Based on internal metrics, half of the OpenERP custom code I produce for my customers is Python. The other half is XML (sigh).
If Python is well-equipped to enforce coding styles (thanks to pep8, pyflakes, pylint and the likes), it’s another story for XML. After some investigations and experiments, here is the best way I found to automate the cleaning of huge quantities of XML content.
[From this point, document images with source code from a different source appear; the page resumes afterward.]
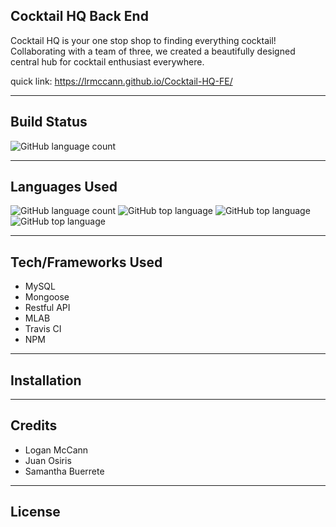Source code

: ## Cocktail HQ Back End
Cocktail HQ is your one stop shop to finding everything cocktail! Collaborating with a team of three, we created a beautifully designed central hub for cocktail enthusiast everywhere.

quick link: https://lrmccann.github.io/Cocktail-HQ-FE/

---

## Build Status
![GitHub language count](https://img.shields.io/badge/build-passing-brightgreen)

---

## Languages Used
![GitHub language count](https://img.shields.io/github/languages/count/lrmccann/Cocktail-HQ-FE?color=lime%20green%20&style=plastic)       ![GitHub top language](https://img.shields.io/github/languages/top/lrmccann/COCKTAIL-HQ-FE?color=red&style=plastic)       ![GitHub top language](https://img.shields.io/badge/HTML-14.8%25-purple)       ![GitHub top language](https://img.shields.io/badge/Javascript-41.9%25-yellow)

--- 

## Tech/Frameworks Used
- MySQL
- Mongoose
- Restful API
- MLAB
- Travis CI
- NPM

---

## Installation

---

## Credits
- Logan McCann
- Juan Osiris
- Samantha Buerrete

---

## License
First, we have to install some command-line utilities:
1 $ aptitude install libxml2-utils xsltproc
Override the default XML indention from 2 spaces to 4, before forcing the cleaning of each XML file found from our current folder:
1$ export XMLLINT_INDENT=" "
2$ find . -iname "*.xml" -exec xmllint --format --output "{}" "{}" \;
Now we have a set of normalized XML content.
Create an empty XSLT file named tidy.xslt and copy the following content in it:
<?xml version="1.0"?>
<xsl:stylesheet version="1.0" xmlns:xsl="http://www.w3.org/1999/XSL/Transform">
<!-- Produce an exact copy of the original XML content -->
<xsl:template match="@*|node()">
<xsl:copy>
<xsl:apply-templates select="@*|node()"/>
</xsl:copy>
</xsl:template>
<!-- Insert blank lines between each child element of data tags -->
<xsl:template match="data">
<xsl:copy>
<xsl:apply-templates select="@*"/>
<xsl:text>
</xsl:text>
<xsl:apply-templates select="node()"/>
</xsl:copy>
</xsl:template>
<xsl:template match="data/*">
<xsl:copy>
<xsl:apply-templates select="@*|node()"/>
</xsl:copy>
<xsl:text>
</xsl:text>
</xsl:template>
</xsl:stylesheet>
The XSLT file above will separate with a blank line all children of all data tags. If this particular example is designed for OpenERP’s XML, you can update the second and third xsl:template block to produce files fitting your taste and style.
Finally, you can apply our XSLT to all our local XML files:
1 $ find . -iname "*.xml" -exec xsltproc --output "{}" ./tidy.xslt "{}" \;